Writing more than thirty years later, Mencken claimed to have been unable to kill the story despite multiple retractions. A google search for [Millard Fillmore bathtub] demonstrates that it is still alive. Among other hits:

    The first bathtub placed in the White House is widely believed to have had been installed in 1851 by President Millard Fillmore (1850-53). (The White House Bathrooms & Kitchen)

Medieval

The desire of moderns to feel superior to their ancestors, helps explain a variety of false beliefs about the Middle Ages including the myth, discussed in detail in an earlier post, that medieval cooking was overspiced to hide the taste of spoiled meat.

Other examples:

Medieval witch hunts: Contrary to popular belief, large scale persecution of witches started well after the end of the Middle Ages. The medieval church viewed the belief that Satan could give magical powers to witches, on which the later prosecutions were largely based, as heretical. The Spanish Inquisition, conventionally blamed for witchcraft prosecutions, treated witchcraft accusations as a distraction from the serious business of identifying secret Jews and Muslims, dealt with such accusations by applying serious standards of evidence to them.

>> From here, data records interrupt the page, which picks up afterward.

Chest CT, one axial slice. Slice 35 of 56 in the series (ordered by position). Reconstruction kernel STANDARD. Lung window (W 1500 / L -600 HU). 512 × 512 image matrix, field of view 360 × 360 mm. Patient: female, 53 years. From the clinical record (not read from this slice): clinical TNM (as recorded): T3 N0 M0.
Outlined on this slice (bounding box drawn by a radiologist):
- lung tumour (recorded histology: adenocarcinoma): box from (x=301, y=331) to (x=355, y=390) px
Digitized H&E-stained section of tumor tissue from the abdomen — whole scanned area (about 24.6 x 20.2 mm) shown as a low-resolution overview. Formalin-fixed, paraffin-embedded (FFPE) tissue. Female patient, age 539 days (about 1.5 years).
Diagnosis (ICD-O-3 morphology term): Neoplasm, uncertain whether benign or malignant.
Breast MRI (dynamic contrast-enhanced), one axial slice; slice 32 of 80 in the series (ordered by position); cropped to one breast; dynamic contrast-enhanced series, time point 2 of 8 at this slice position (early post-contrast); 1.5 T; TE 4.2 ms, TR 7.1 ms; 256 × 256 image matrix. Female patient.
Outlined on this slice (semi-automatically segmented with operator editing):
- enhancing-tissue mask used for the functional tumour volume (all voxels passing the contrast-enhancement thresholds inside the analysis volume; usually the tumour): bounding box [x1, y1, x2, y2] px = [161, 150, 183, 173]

Chastity Belts: Supposedly worn by the ladies of knights off on crusade. The earliest known evidence of the idea of a chastity belt is well after the end of the crusades, a 15th century drawing, and while there is literary evidence for their occasional use after that no surviving examples are known to be from before the 19th century.

Ius Prima Noctae aka Droit de Seigneur was the supposed right of a medieval lord to sleep with a bride on her wedding night. Versions of the institution are asserted in a variety of sources going back to the Epic of Gilgamesh, but while it is hard to prove that it never existed in the European middle ages it was clearly never the norm.

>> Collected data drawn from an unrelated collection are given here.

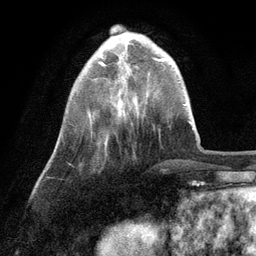
Breast MRI (dynamic contrast-enhanced), one axial slice. Slice 27 of 134 in the series (ordered by position). Cropped to one breast. Dynamic contrast-enhanced series, time point 2 of 6 at this slice position (early post-contrast). 3 T. TE 2.8 ms, TR 7.3 ms. 256 × 256 image matrix. Female patient.
Annotated regions visible in this slice (semi-automatic segmentation, software-assisted and operator-edited):
- enhancing-tissue mask used for the functional tumour volume (all voxels passing the contrast-enhancement thresholds inside the analysis volume; usually the tumour): bounding box <99,61,120,66> (left, top, right, bottom; pixels)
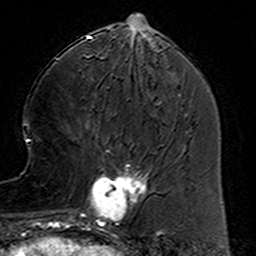
Breast MRI (dynamic contrast-enhanced), one axial slice. Slice 52 of 160 in the series (ordered by position). Cropped to one breast. Dynamic contrast-enhanced series, time point 2 of 6 at this slice position (early post-contrast). 3 T. TE 4.6 ms, TR 7.4 ms. 1 mm slice thickness. 256 × 256 image matrix. Female patient.
Outlined on this slice (semi-automatic segmentation, software-assisted and operator-edited):
- enhancing-tissue mask used for the functional tumour volume (all voxels passing the contrast-enhancement thresholds inside the analysis volume; usually the tumour): bounding box (x1, y1, x2, y2) in pixels: (78, 159, 149, 233)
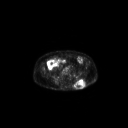
FDG PET of an extremity soft-tissue mass (from a PET/CT study), one axial slice; slice 83 of 267 in the series (ordered by position); 3.27 mm slice thickness; 128 × 128 image matrix, field of view 700 × 700 mm. Male patient, age 69 years. Case-level facts recorded for this patient, not image findings: histological type: leiomyosarcoma; grade: intermediate; site of the primary tumour: left pelvis.
Structures marked on this image (expert contour drawn on MRI and transferred to this co-registered scan by the dataset authors):
- gross tumour volume (mass): box from (x=73, y=78) to (x=86, y=89) px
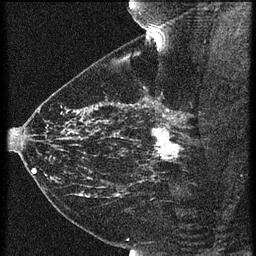
Breast MRI (dynamic contrast-enhanced), one sagittal slice; slice 42 of 60 in the series (ordered by position); 3 images stored at this slice position (order not interpretable as contrast timing); 1.5 T; TE 4.2 ms, TR 21.3 ms; 1.5 mm slice thickness; 256 × 256 image matrix, field of view 180 × 180 mm. Female patient, age 43 years. Case-level facts recorded for this patient, not image findings: setting: breast cancer imaged before/during neoadjuvant chemotherapy; receptor status: HER2-positive.
Annotated regions visible in this slice (semi-automatic segmentation, software-assisted and operator-edited):
- analysis volume of interest (the breast-tissue region the enhancement analysis was run in; not a lesion): bounding box [x1, y1, x2, y2] px = [119, 114, 189, 173]
- tumour enhancement mask (voxels above the 90 % enhancement threshold inside the analysis volume of interest): [152, 116, 180, 161]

The Divine Right of Kings: Various rulers through history have claimed divine sanction for their rule but “The Divine Right of Kings” is a doctrine that originated in the sixteenth and seventeenth century with the rise of absolute monarchy — Henry VIII in England, Louis XIV in France. Medieval rulers were absolute in neither theory or practice. The feudal relation was one of mutual obligation, in its simplest form protection by the superior in exchange for set obligations of support by the inferior. In practice the decentralized control of military power under feudalism presented difficulties for a ruler who wished to overrule the desires of his nobility, as King John discovered.

Some fictional history functions in multiple versions designed to support different causes. The destruction of the Library of Alexandria has been variously blamed on Julius Caesar, Christian mobs rioting against pagans, and the Muslim conquerors of Egypt, the Caliph Umar having supposedly said that anything in the library that was true was already in the Koran and anything not in the Koran was false. There is no good evidence for any of the stories. The library existed in classical antiquity, no longer exists today, but it is not known how it was destroyed and it may have just gradually declined.